On May 2, 2026, Mistral AI released Mistral Medium 3.5 — a 128-billion-parameter dense model with a 256K-token context window, available as open weights on Hugging Face under a modified MIT license. The model became the default in Le Chat and Vibe, Mistral's coding IDE, and shipped alongside a new ‘remote agents’ feature that runs async cloud-based coding sessions from inside Vibe.
Medium 3.5 collapses three previously separate model categories — instruction-following, reasoning, and code — into a single set of weights. Mistral reports 77.6% on SWE-Bench Verified, beating Devstral 2 and Qwen3.5 397B A17B at a fraction of the parameter count. Reasoning effort is configurable per request, so the same checkpoint can run as a fast instant-reply tool or a deeper test-time-compute reasoner. List pricing is $1.50 per million input tokens and $7.50 per million output, and the model runs on as few as four GPUs.
The release tightens an open-weights race that already includes DeepSeek V4 Pro, Moonshot's FlashKDA, and Meta's Llama line. Vibe's remote agents follow the pattern Anthropic, Cognition, and OpenAI have all converged on — long-running coding tasks delegated to a sandboxed environment while the developer keeps working.
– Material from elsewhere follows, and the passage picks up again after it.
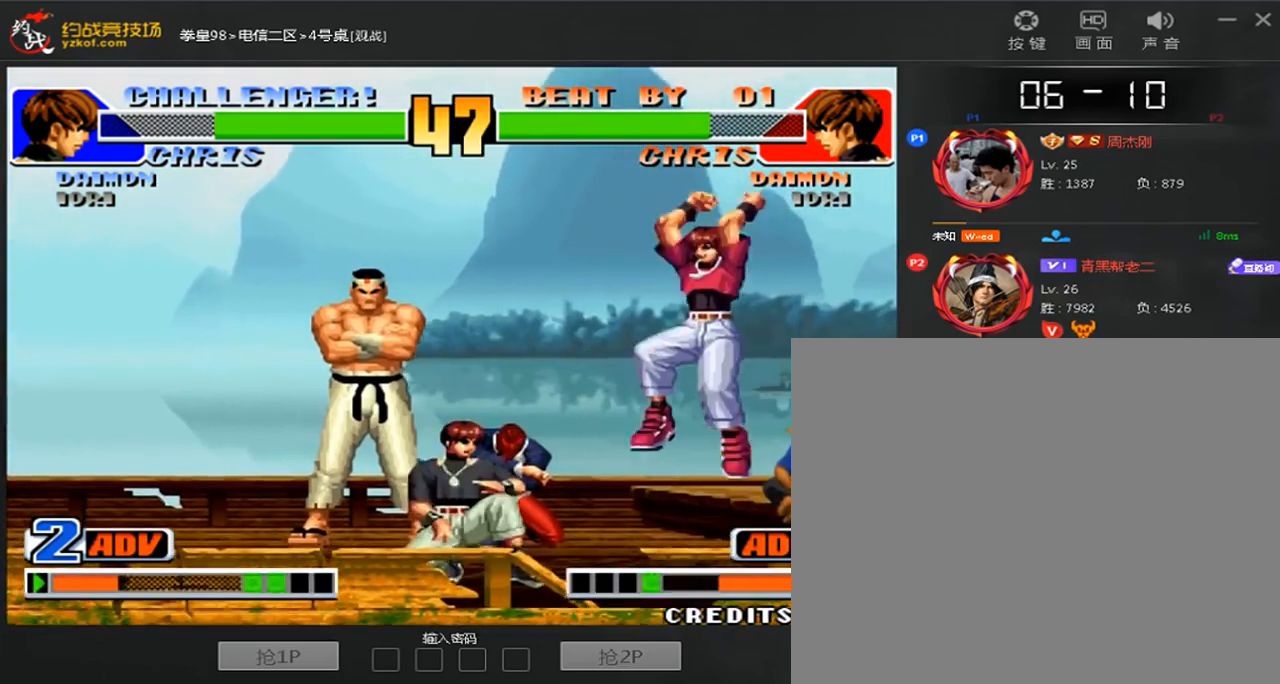
{"dt_ms": 520, "buttons": ["B"], "left_stick": "down-right", "events": [[80, "D", "down"], [240, "D", "up"], [400, "left_stick", "down-right"], [440, "B", "down"]]}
The differentiator Mistral is leaning on is sovereign deployment: open weights, European base, on-prem-friendly footprint.
Takeaway for learners — ‘open weights’ no longer means ‘small and behind.’ A 128B dense model with a 256K context, configurable reasoning, and SWE-Bench numbers in frontier-lab range is something a student or solo engineer can actually run, fine-tune, or fork on a modest GPU cluster. If you're building anything where you need to control cost or keep data on-prem, Medium 3.5 is the new reference point worth benchmarking against.